I am developing a relatively large model using xarray and therefore want to make use of chunks. Most of my operations run a lot faster when chunked but there is one that keeps running (a lot) slower than unchunked.
Take this dataarray as an example (the real one is a lot bigger)
import xarray as xr
import numpy as np
da = xr.DataArray(
np.random.randint(low=-5, high=5, size=(10, 100, 100)),
coords=[range(10), range(100), range(100)],
dims=["time", "x", "y"],
).chunk(chunks={"x":10, "y":10}) # comment this to opt out of chunking
my_max = 10
def sum_storage(arr):
arr_new = xr.zeros_like(arr)
for idx in range(1,len(arr)):
arr_new[dict(time=idx)] = arr_new[dict(time=idx-1)] + da[dict(time=idx)]

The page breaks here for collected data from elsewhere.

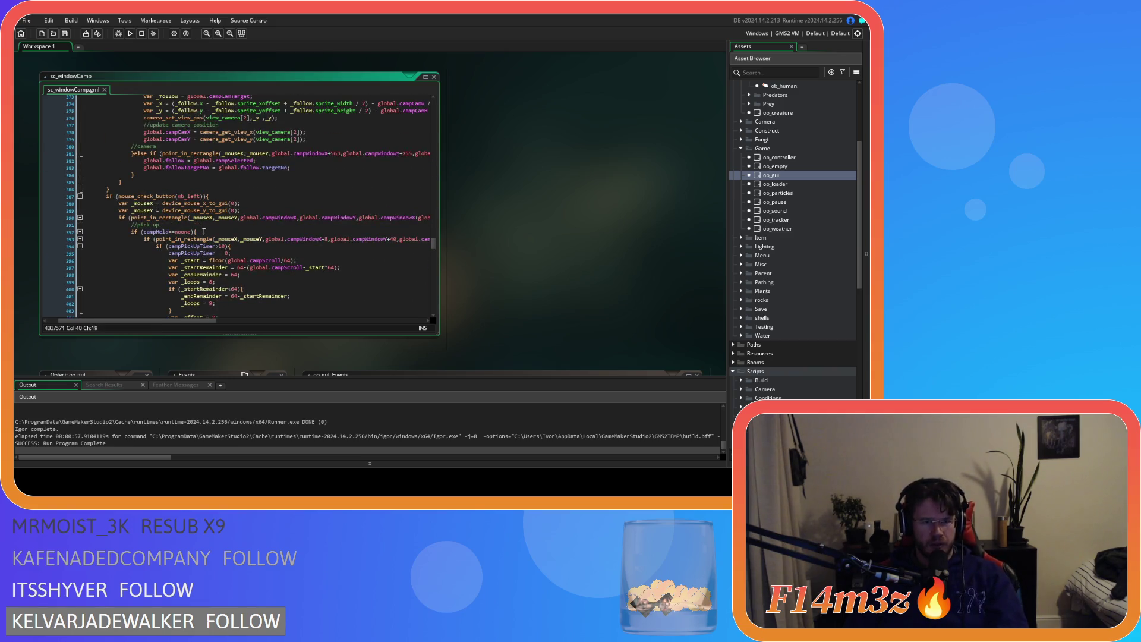
click(196, 232)
scroll(252, 256, down, 13)
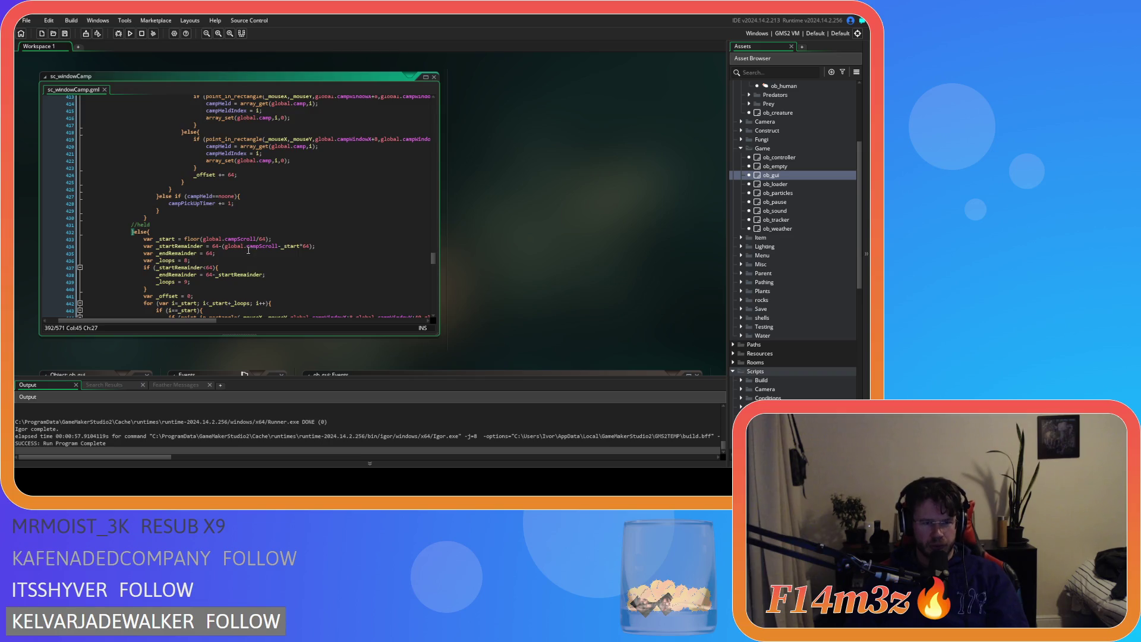
scroll(269, 261, down, 7)
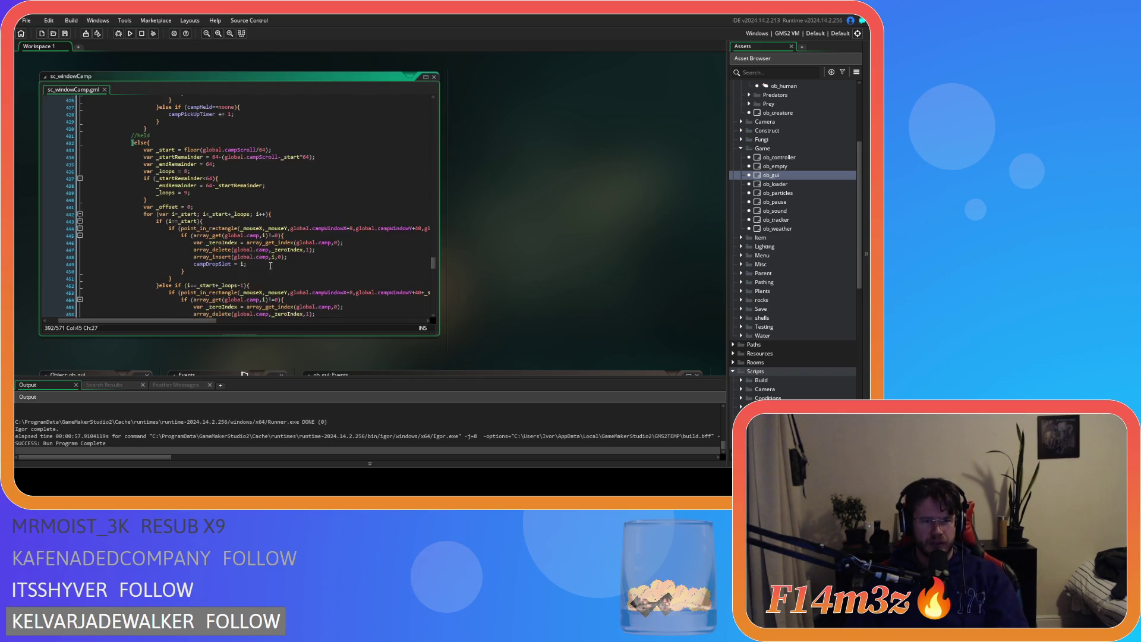
scroll(271, 262, down, 14)
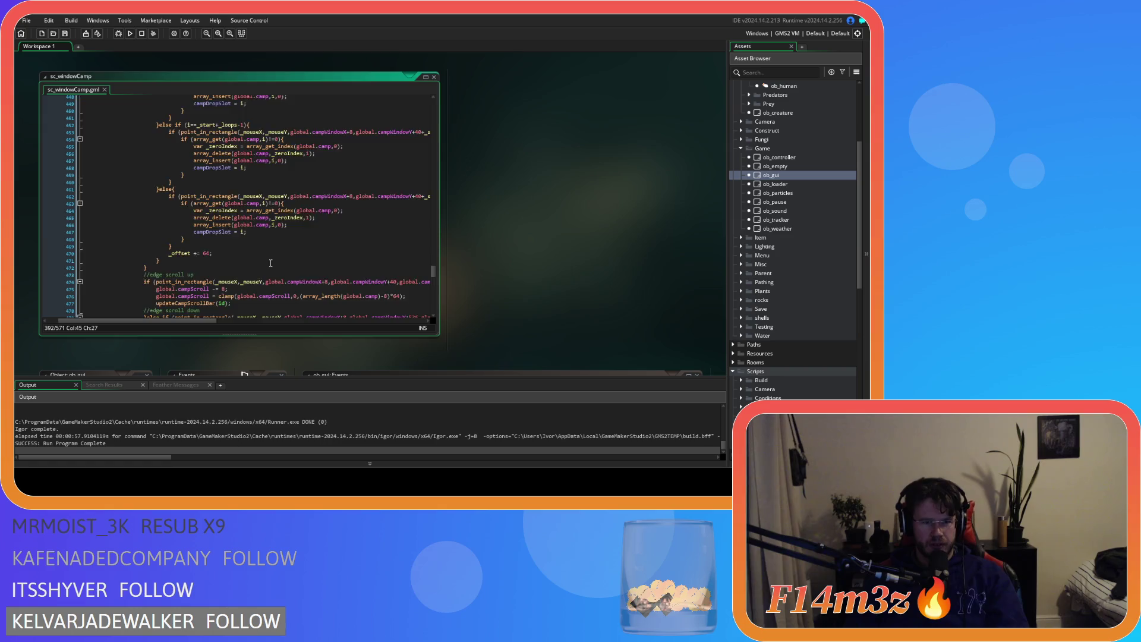
scroll(271, 263, up, 16)
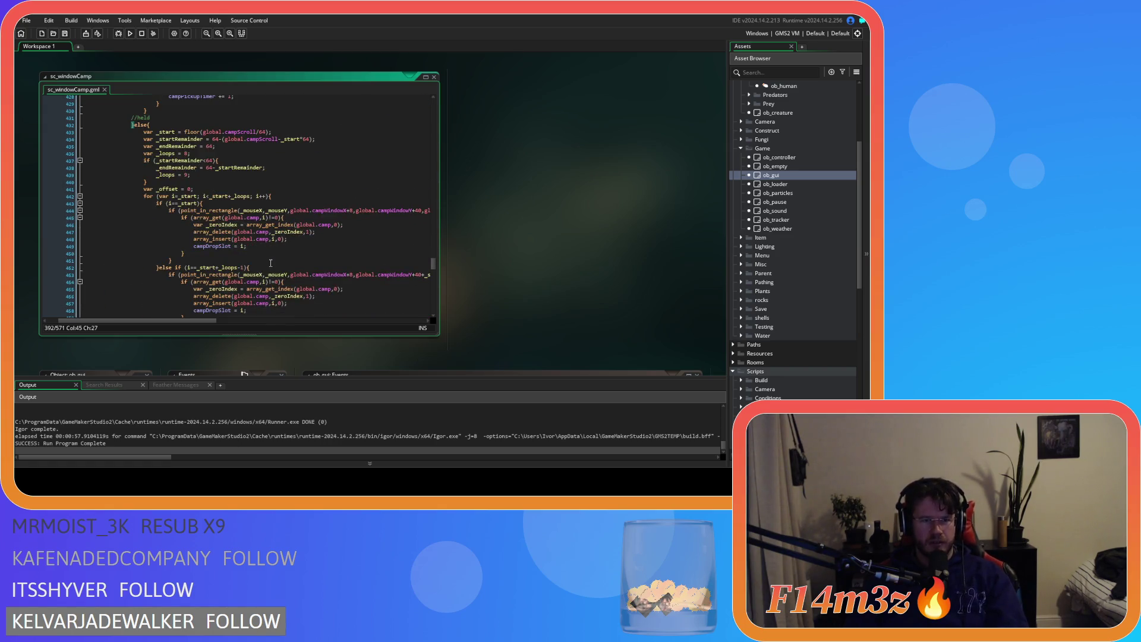
scroll(295, 260, up, 4)
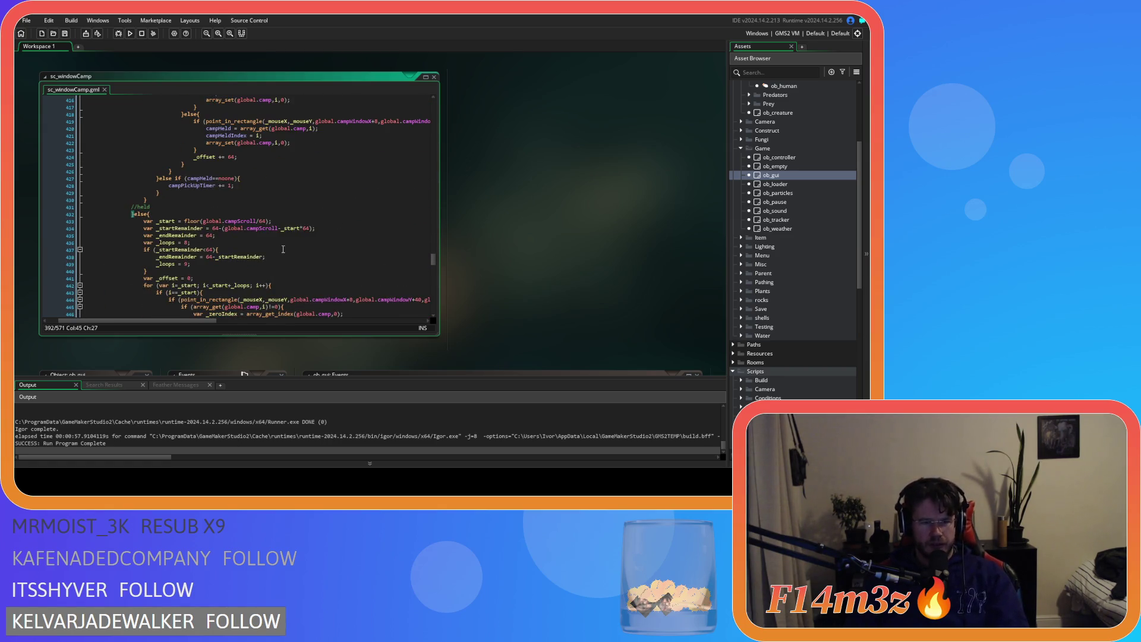
scroll(283, 249, up, 8)
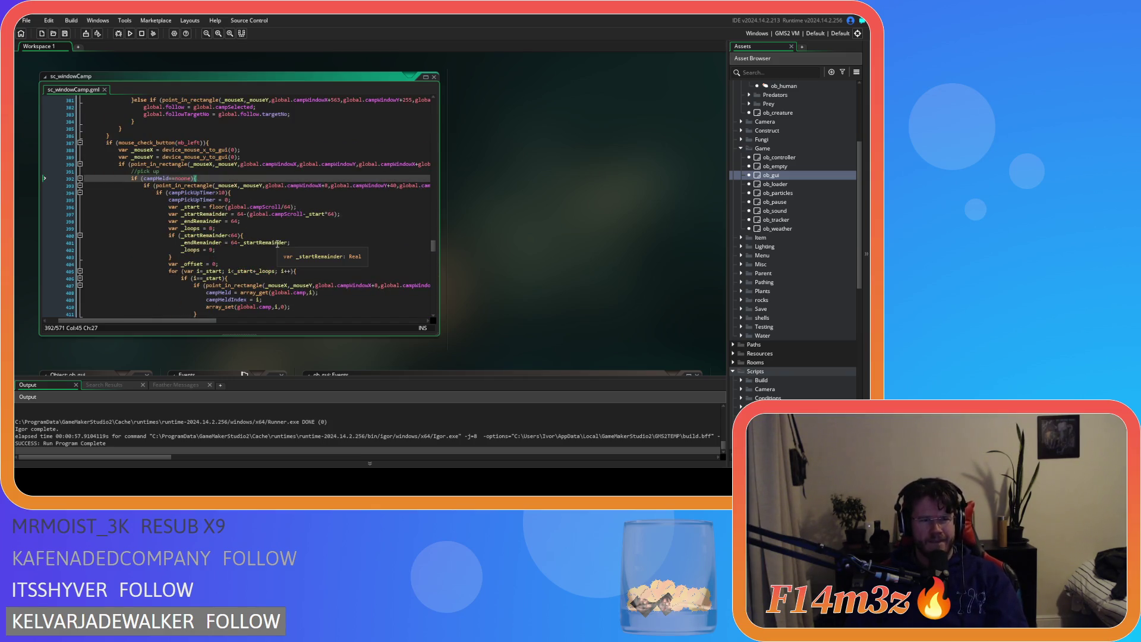
scroll(278, 244, down, 20)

arr_storage[dict(time=idx)] = arr_storage[dict(time=idx)].where(arr_storage[dict(time=idx)] <= my_max, my_max)
return arr_new
%time arr_storage = sum_storage(da)
I ran this unchunked and chunked. See below the CPU times.
Unchunked: CPU times: total: 0 ns Chunked: CPU times: total: 6.72 s
I have tried .rolling and .np_apply_along_axis following other suggestions (e.g., https://github.com/pydata/xarray/discussions/6247) and applying the ufunc on dask array (https://tutorial.xarray.dev/advanced/apply_ufunc/dask_apply_ufunc.html). I also called a function using xr.concat e.g.:
xr.concat([my_function(da[dict(time=i)]) for i in my_list], dim=da.time)
but all solutions I looked at are iterating on only one dataarray. Whereas my example has two dataarrays that need to be iterated over at the same time, including the fact that for one of the arrays the idx and idx-1 indices need to be accessed (and not for the others).
Any suggestions?